#### Document extract:
= = = = =

This isn't a show-stopper for me, as I was marvelling at DM's ability to find 
records via relations more than one JOIN clause away, but I seem to have run 
into a DM bug.

I have this pseudo legacy schema:

user (
  userid INT PRIMARY KEY,
  ... snip ...
)

auction (
  auctionid INT PRIMARY KEY,
  userid INT,
  ... snip ...
)

auctionbid (
  bidid INT PRIMARY KEY,
  userid INT,
  auctionid INT,
)

Now, a user owns many auctions, which in turn own many bids (owned by other 
users).  I was trying to see if DM could handle providing an accessor on the 
User model for "received_bids", by using "has n, :through, :via":

class User
   ... SNIP ...

= = = = =

#### Material provided:
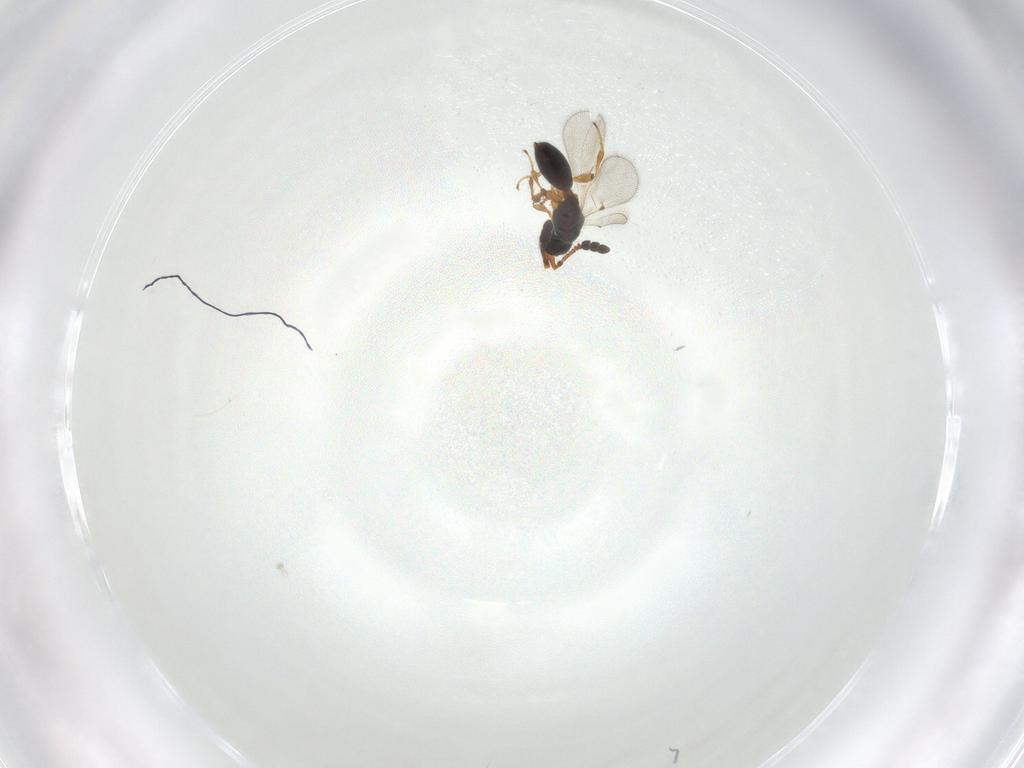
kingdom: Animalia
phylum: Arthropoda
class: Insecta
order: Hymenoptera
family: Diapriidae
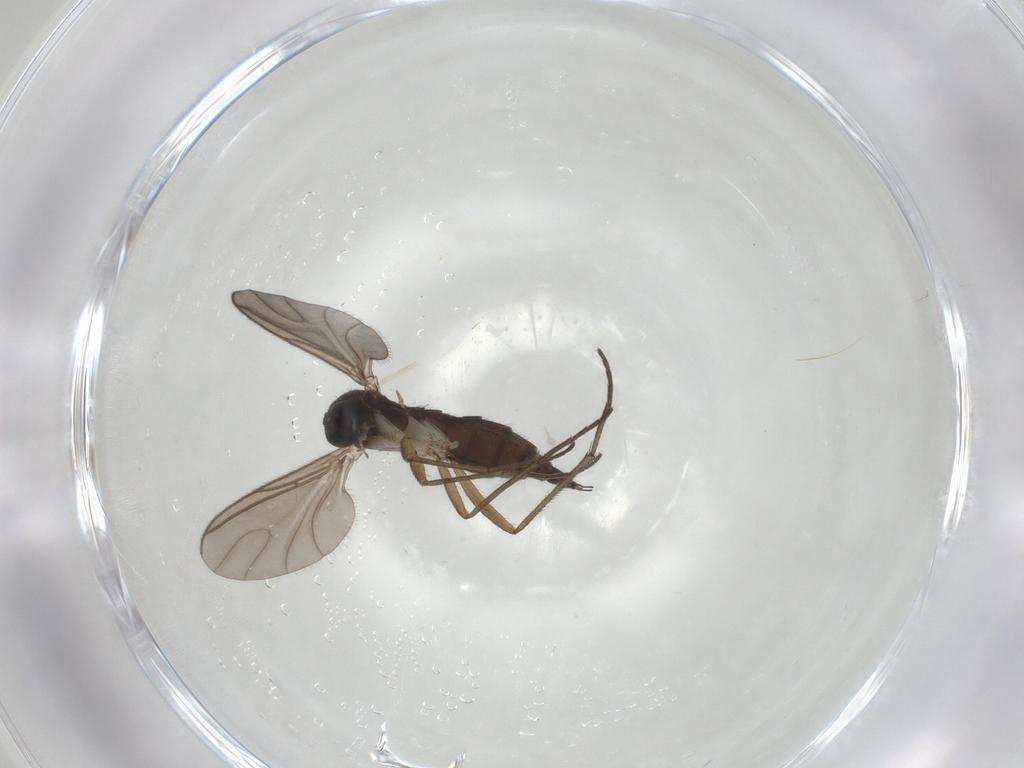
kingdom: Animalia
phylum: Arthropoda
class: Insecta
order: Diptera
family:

= = = = =

#### Task 1:
Echo the DataMapper post word for word, starting with "This isn't a" and going on through "into a DM bug.".
#### Task 2:
Do these statements agree with the DataMapper post? Answer yes or no for each, quoting the words of the post that decide it. (a) The writer treats the problem as a show-stopper. (b) In the schema described, a user owns many auctions. (c) The accessor the writer tried to add was named "received_bids".
The material above comes from a separate source.

#### Complete answer 1:
This isn't a show-stopper for me, as I was marvelling at DM's ability to find 
records via relations more than one JOIN clause away, but I seem to have run 
into a DM bug.

#### Complete answer 2:
(a) No: "This isn't a show-stopper for me"
(b) Yes: "a user owns many auctions"
(c) Yes: "an accessor on the User model for "received_bids""